The best walks are those where you travel at a gentle pace and probably don't cover much distance - a few kilometres in an hour - stopping often to listen and look.
Learning even a few of the myriad bird calls can be deeply satisfying, finding and identifying fresh tracks brings with it a sense of expectation and suspense. Nowhere is it truer that to travel is as rewarding as to arrive.
And when you do arrive in the softening evening light, there can be few things as exciting and plain different from every day "modern life" as our flycamp.

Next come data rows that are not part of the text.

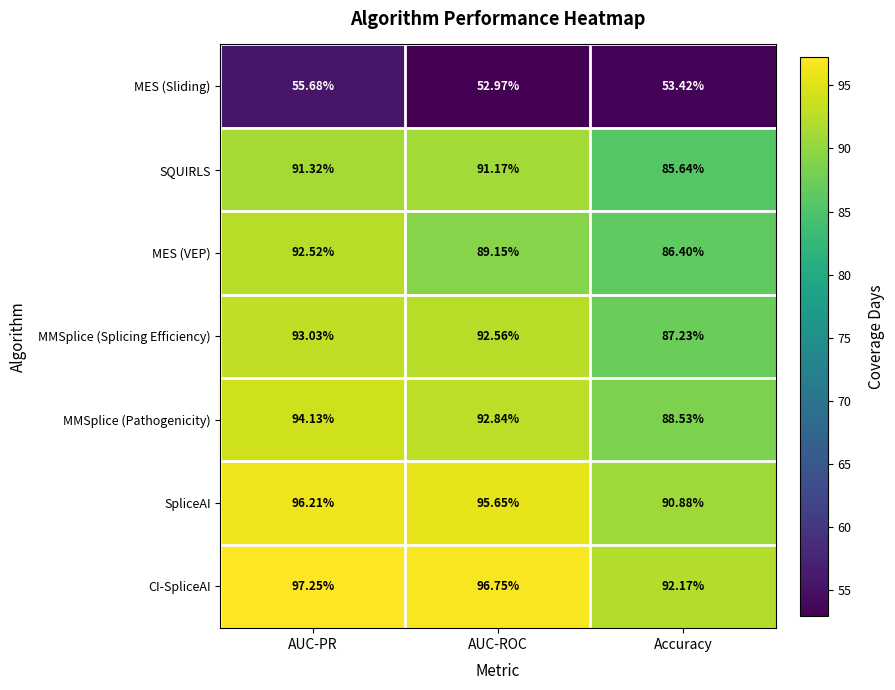

Rank the series by their maximum value, from highest to lowest.

CI-SpliceAI, SpliceAI, MMSplice (Pathogenicity), MMSplice (Splicing Efficiency), MES (VEP), SQUIRLS, MES (Sliding)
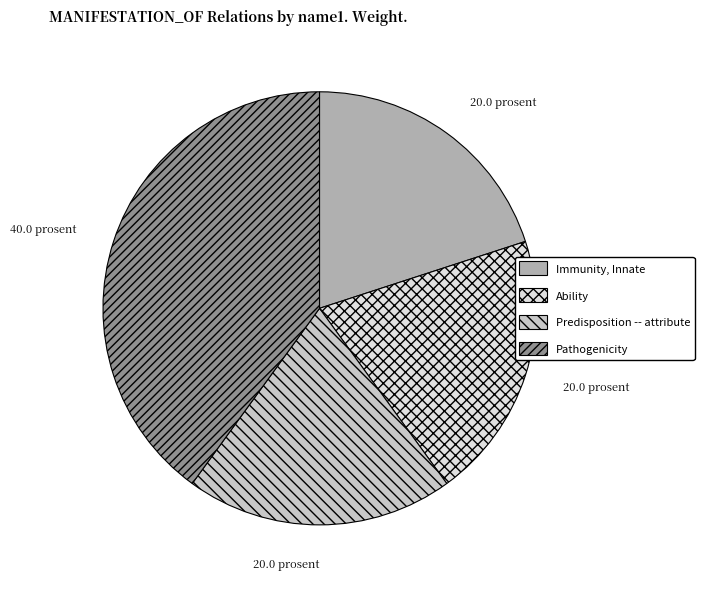

What is the largest slice in the pie chart?

Pathogenicity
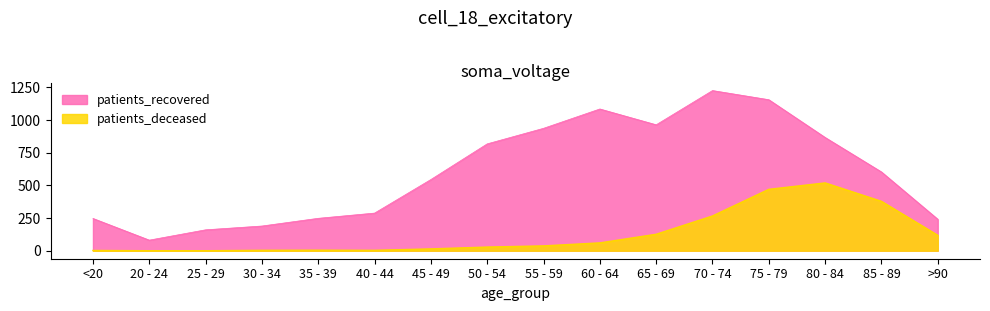

How many interior local peaks does the patients_recovered series have?

2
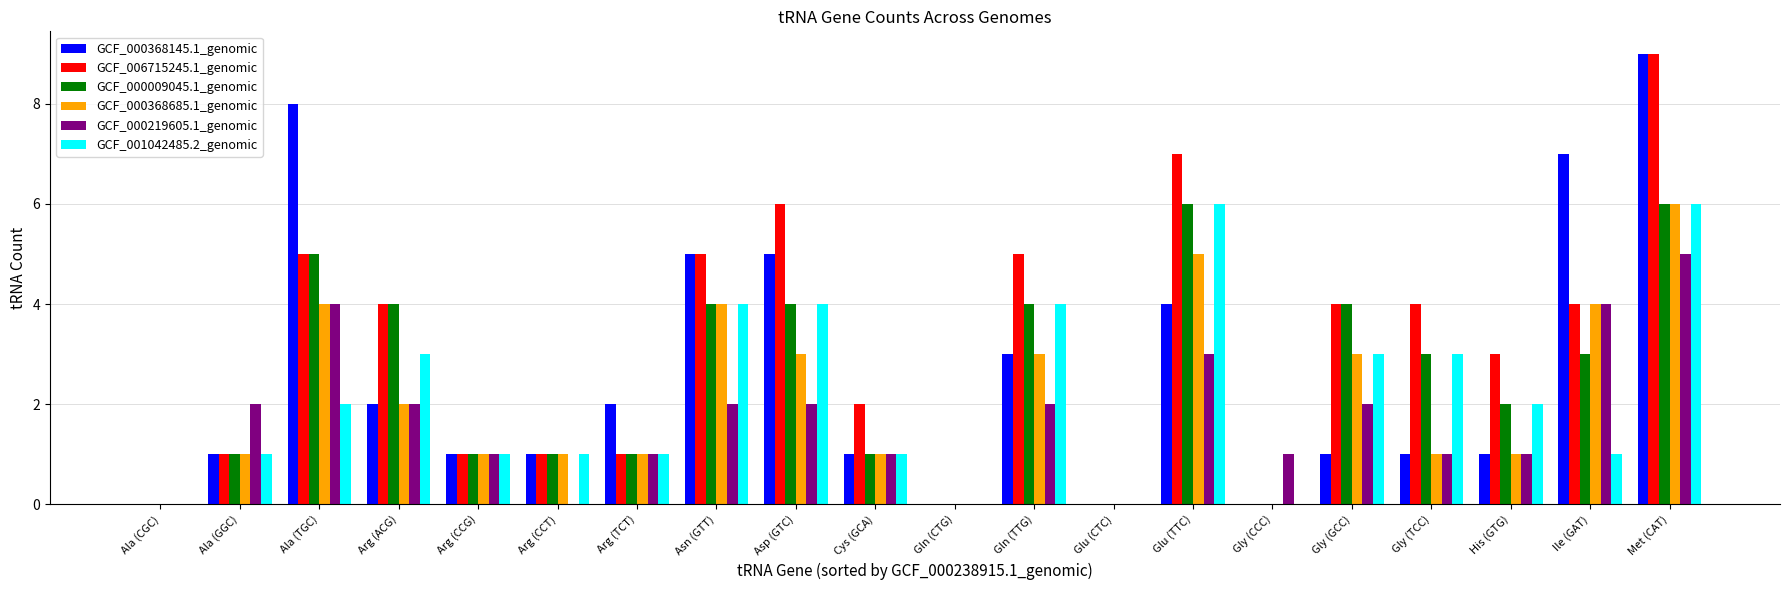

At which label does GCF_000368685.1_genomic reach its peak?

Met (CAT)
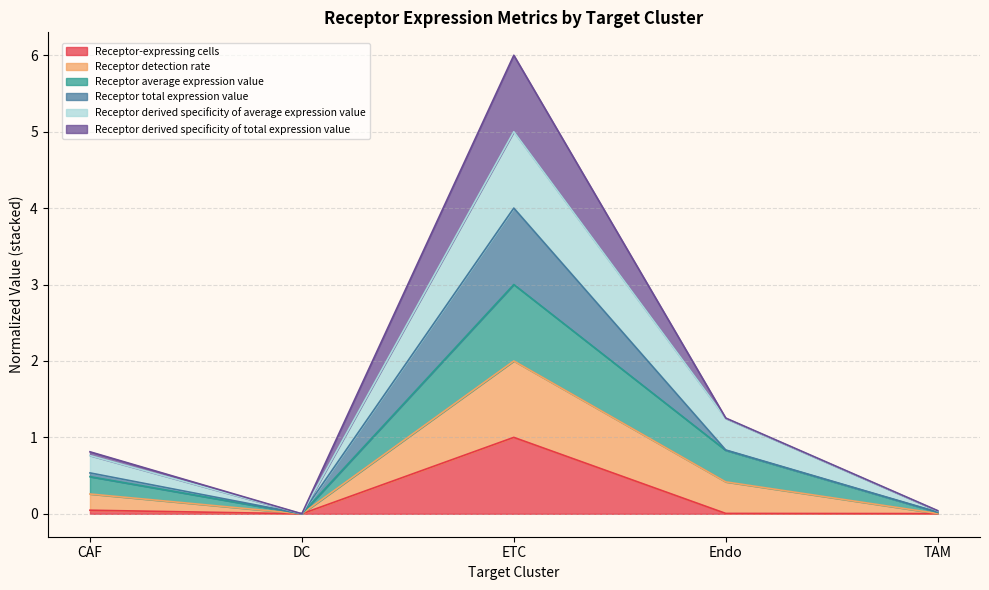

At which label is Receptor-expressing cells closest to 0?

DC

This is a peculiarly East African passion and the way things were done in the old days; with the minimum of fuss, but not scrimping on any of the comforts. As is so often the way, when you limit the frills, it allows you to really see what's special and what's going on around you.
Watching elephant as they pass by your camp in the moonlight, silent feet in the warm sand, or simply gazing through the mosquito net roof of your tent from the comfort of your bedroll.
We've been doing this now for close to 20 years. People's reactions vary, some find it quite emotional, others feel a child-like sense of freedom and release (one man ran round in small circles crying like a 5 year old) and of course quite a few admit to feeling a little scared.
But it's simply no exaggeration to say that in all those years, virtually nobody regrets trying this most special of experiences.
It was while leading a portered walking safari through this part of the world in the 80s that Richard stumbled upon this particular bend of the Rufiji River. Straightaway he knew he'd found somewhere special.
He'd spent months crossing the whole African continent by river and walked extensively throughout the Southern Selous, so he had some grounds for confidence in his judgement.
Building a lodge was far from his mind at that point, but when - many years later - with many more miles of the Selous under his belt, the chance came to replace his beloved old (and by that time decrepit) base camp with something a little more permanent, he knew for a fact that there was nowhere better to be.
It's been a few years now since the first stones for Sand Rivers were laid at the beginning of the 90s and much water has passed in front of the lodge since then, but we like to think that the spirit of Sand Rivers remains the same. This is somewhere that gets under the skin and rewards those with time to take things...well, a little slowly.